Local newspaper articles at the time of its dedication described the Federal Building in Ketchikan, Alaska as "inside and out, the structure is plain and practical." The six-story, L-shaped building was constructed of cast-in-place reinforced concrete on a structural foundation of driven steel piles with concrete caps. Designed by the Cleveland architectural firm of Garfield, Stanley-Brown, Harris and Robinson; the plain, box-like exterior, flat roofs, and lack of ornament identify the Federal Building as International Style architecture.
Pioneered by European architects shortly after World War I, the International Style rejected the ornate designs of previous eras, turning instead to a streamlined, modern approach for buildings. Walls were flat planes with no decorative treatment and windows were placed flush to the exterior.
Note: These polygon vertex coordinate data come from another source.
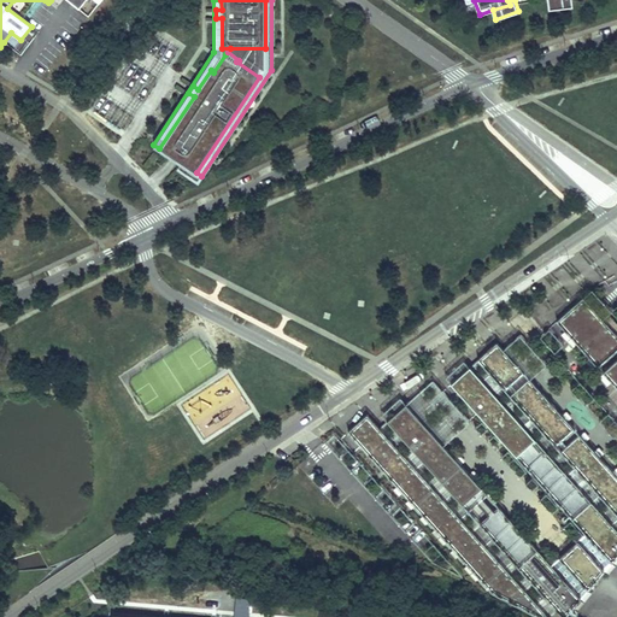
[(197,172),(259,77),(236,62),(225,54),(213,72),(211,70),(198,89),(193,86),(188,93),(194,97),(159,148),(197,172)]
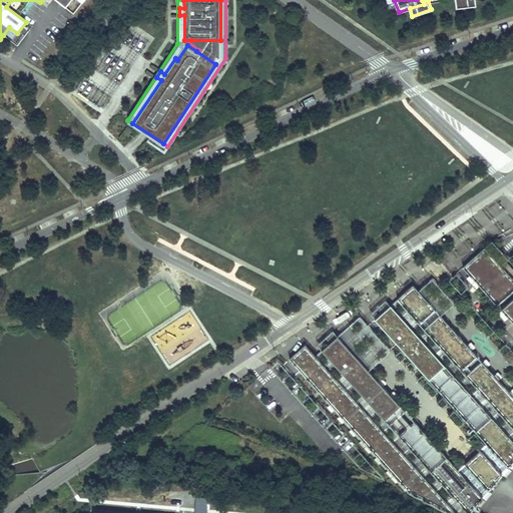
[(512,270),(506,263),(502,266),(485,246),(463,267),(497,306),(512,291),(512,299),(501,310),(512,323),(512,270)]
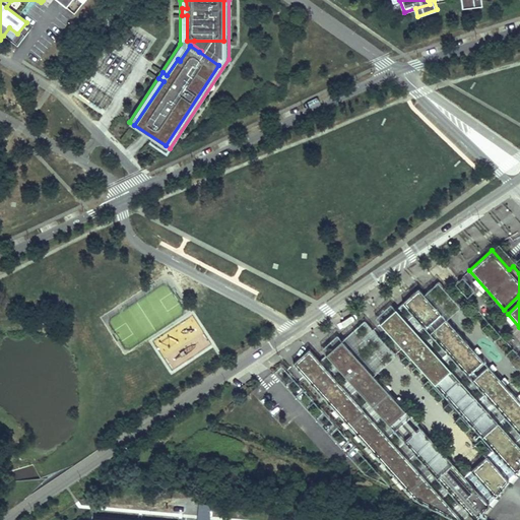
[(442,287),(456,280),(446,261),(432,268),(442,287)]
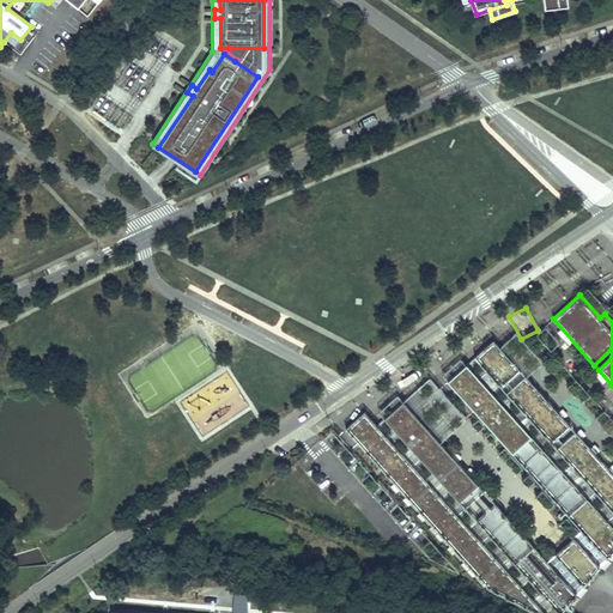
[(499,347),(493,340),(474,357),(502,387),(521,370),(499,347)]
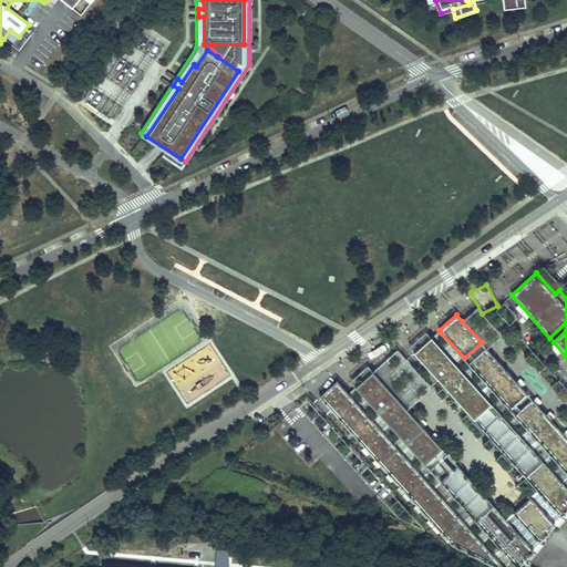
[(566,487),(432,337),(414,352),(538,491),(506,519),(460,466),(442,481),(517,566),(518,566),(566,511),(566,487)]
This style became widely accepted in the United States in the mid-1930s.
The building also represents a regional construction type and style known within Federal organizations as New Deal Concrete. A number of federal buildings built under Roosevelt's New Deal plan exhibit similar characteristics.
The Federal Building is located at the southwest corner of Mission and Stedman Streets in downtown Ketchikan. The site is bounded by concrete sidewalks and grassy lawns on the northwest and northeast sides, and by paved concrete parking lots on the southeast and southwest. The northwest lawn features a metal flagpole with a concrete base, one of two originals. After almost four decades of grass bounded by chain link fencing, in the mid 1970s, landscaping was added and the fencing removed at the northeast and northwest lawns at Stedman and Mission Streets. The original steps at the main entry have been altered by the addition of a functional but insensitively designed off-center ramp with painted free-standing metal handrails.
The L-shaped building consists of a long and narrow six-story tower stretching along Stedman Street to the northeast, with the narrow end of the tower and a one-story wing facing Mission Street to the northwest. The inside of the "L" originally included a basement level boiler room. While the main blocks of the building have remained intact; in 1954, a one- and two-story wing was added to the southeast side, east end of the main tower, adjacent to the boiler room. This addition has metal panel and stucco exterior finishes.
The original building sits on a slightly projecting concrete base. The concrete wall surfaces have a rubbed finish and are smooth except for continuous horizontal reveals at the heights of window sills and heads on each floor level. The building is terminated by a slightly recessed continuous concrete parapet cap. The exterior elevations are penetrated by grouped window openings which align vertically and horizontally, from floor-to-floor. The original horizontal-light, two-over-two, wood double-hung sash windows, some with matching transoms, have been replaced by new, single-light, one-over-one, wood units with operable awning sash below fixed upper sash(es). The building was painted pink in 1990, at the request of the newly built Cape Fox Lodge; the color was decided upon by a local committee. The exterior concrete and paint is deteriorated. A study has recently been completed, identifying deficiencies and recommendations for improvement.
The main building entrance is centered on the narrow northwest face of the six-story tower. The main entry doors are framed by a slightly protruding concrete surround that matches the base element. Two wrought-iron coach-lights (not original) are located at the sides of the entry doors and original cast bronze letters reading "FEDERAL BUILDING KETCHIKAN ALASKA" are located directly above the doors. The commemorative granite corner stone is located near the east end of the north wall.
The original interior of the building continued the simple and practical theme. The most significant spaces were the postal lobbies on the first floor, and the courtroom and lobby on the fifth floor. Due to substantial renovation work in the 1970s, only the fifth floor courtroom and its lobby retains their original integrity.